Top of Records shown

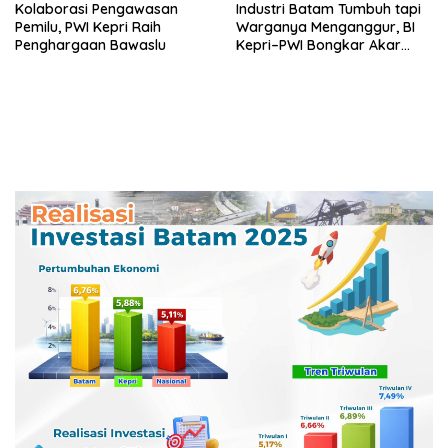
Kolaborasi Pengawasan
Industri Batam Tumbuh tapi
Pemilu, PWI Kepri Raih
Warganya Menganggur, BI
Penghargaan Bawaslu
Kepri–PWI Bongkar Akar
Masalah dan Solusi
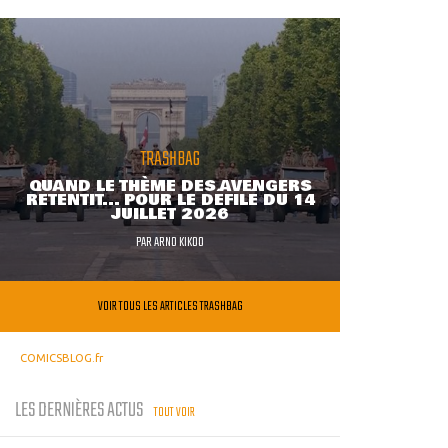
TRASHBAG
QUAND LE THÈME DES AVENGERS
RETENTIT... POUR LE DÉFILÉ DU 14
JUILLET 2026
PAR
ARNO KIKOO
VOIR TOUS LES ARTICLES TRASHBAG
COMICSBLOG.fr
LES DERNIÈRES ACTUS
TOUT VOIR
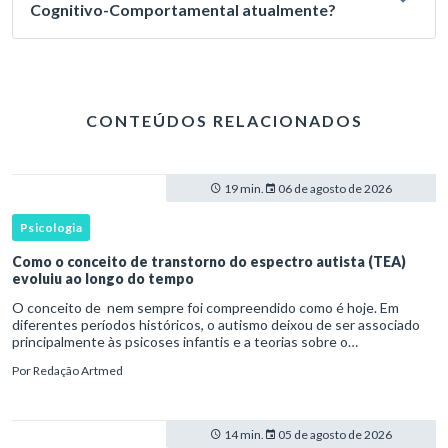
Cognitivo-Comportamental atualmente?
CONTEÚDOS RELACIONADOS
19 min.
06 de agosto de 2026
Psicologia
Como o conceito de transtorno do espectro autista (TEA)
evoluiu ao longo do tempo
O conceito de nem sempre foi compreendido como é hoje. Em
diferentes períodos históricos, o autismo deixou de ser associado
principalmente às psicoses infantis e a teorias sobre o
desenvolvimento humano para ser reconhecido como um
Por
Redação Artmed
transtorno do des
14 min.
05 de agosto de 2026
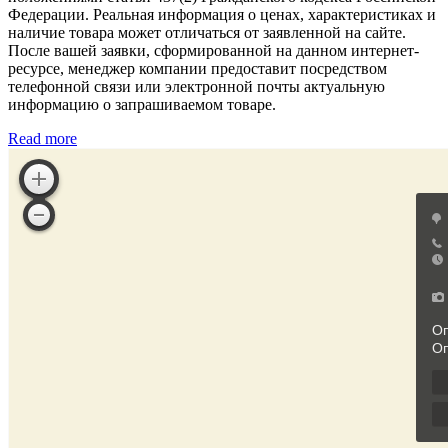
Федерации. Реальная информация о ценах, характеристиках и
наличие товара может отличаться от заявленной на сайте.
После вашей заявки, сформированной на данном интернет-
ресурсе, менеджер компании предоставит посредством
телефонной связи или электронной почты актуальную
информацию о запрашиваемом товаре.
Read more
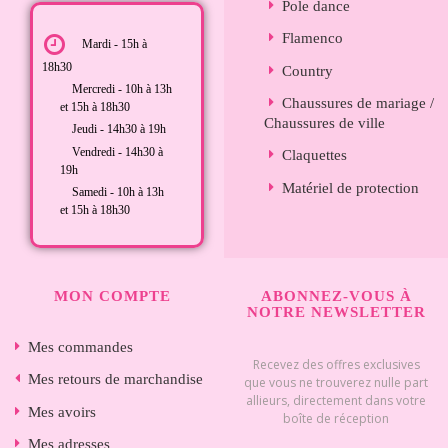
Pole dance
Flamenco
Mardi - 15h à
18h30
Country
Mercredi - 10h à 13h
Chaussures de mariage /
et 15h à 18h30
Chaussures de ville
Jeudi - 14h30 à 19h
Vendredi - 14h30 à
Claquettes
19h
Matériel de protection
Samedi - 10h à 13h
et 15h à 18h30
MON COMPTE
ABONNEZ-VOUS À
NOTRE NEWSLETTER
Mes commandes
Recevez des offres exclusives
Mes retours de marchandise
que vous ne trouverez nulle part
allieurs, directement dans votre
Mes avoirs
boîte de réception
Mes adresses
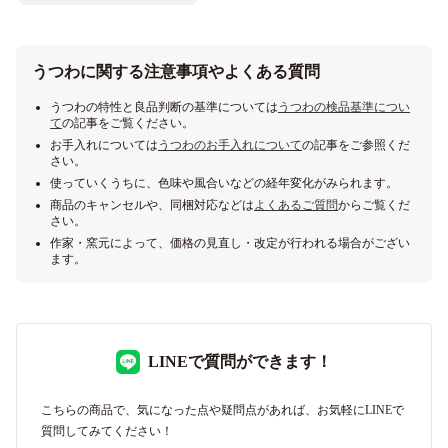
うつわに関する注意事項やよくある質問
うつわの特性と良品判断の基準については
うつわの検品基準につい
て
の記事をご覧ください。
お手入れについては
うつわのお手入れについて
の記事をご参照くだ
さい。
使っていくうちに、色味や風合いなどの経年変化がみられます。
商品のキャンセルや、同梱対応などは
よくあるご質問
からご覧くだ
さい。
作家・窯元によって、価格の見直し・改定が行われる場合がござい
ます。
LINEで質問ができます！
こちらの商品で、気になった点や疑問点があれば、お気軽にLINEで
質問してみてください！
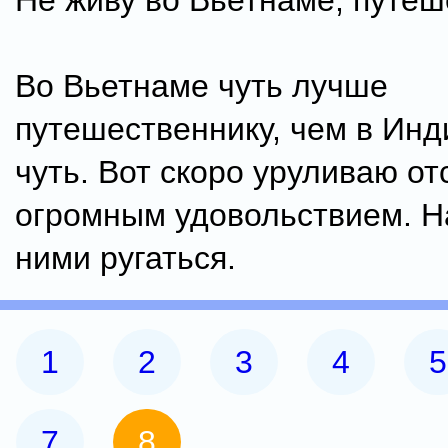
Не живу во Вьетнаме, путеш
Во Вьетнаме чуть лучше
путешественнику, чем в Инд
чуть. Вот скоро уруливаю от
огромным удовольствием. Н
ними ругаться.
1
2
3
4
5
7
8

Bottom of Records shown

▶ _Task_
Please change "Mardi" to "Lundi" in the stored items from the start through the line containing "Mes adresses", keeping every other word as it is and leaving out the pictures.

▶ _Response to the exercise_
Kolaborasi Pengawasan
Industri Batam Tumbuh tapi
Pemilu, PWI Kepri Raih
Warganya Menganggur, BI
Penghargaan Bawaslu
Kepri–PWI Bongkar Akar
Masalah dan Solusi
TRASHBAG
QUAND LE THÈME DES AVENGERS
RETENTIT... POUR LE DÉFILÉ DU 14
JUILLET 2026
PAR
ARNO KIKOO
VOIR TOUS LES ARTICLES TRASHBAG
COMICSBLOG.fr
LES DERNIÈRES ACTUS
TOUT VOIR
Cognitivo-Comportamental atualmente?
CONTEÚDOS RELACIONADOS
19 min.
06 de agosto de 2026
Psicologia
Como o conceito de transtorno do espectro autista (TEA)
evoluiu ao longo do tempo
O conceito de nem sempre foi compreendido como é hoje. Em
diferentes períodos históricos, o autismo deixou de ser associado
principalmente às psicoses infantis e a teorias sobre o
desenvolvimento humano para ser reconhecido como um
Por
Redação Artmed
transtorno do des
14 min.
05 de agosto de 2026
Федерации. Реальная информация о ценах, характеристиках и
наличие товара может отличаться от заявленной на сайте.
После вашей заявки, сформированной на данном интернет-
ресурсе, менеджер компании предоставит посредством
телефонной связи или электронной почты актуальную
информацию о запрашиваемом товаре.
Read more
Pole dance
Flamenco
Lundi - 15h à
18h30
Country
Mercredi - 10h à 13h
Chaussures de mariage /
et 15h à 18h30
Chaussures de ville
Jeudi - 14h30 à 19h
Vendredi - 14h30 à
Claquettes
19h
Matériel de protection
Samedi - 10h à 13h
et 15h à 18h30
MON COMPTE
ABONNEZ-VOUS À
NOTRE NEWSLETTER
Mes commandes
Recevez des offres exclusives
Mes retours de marchandise
que vous ne trouverez nulle part
allieurs, directement dans votre
Mes avoirs
boîte de réception
Mes adresses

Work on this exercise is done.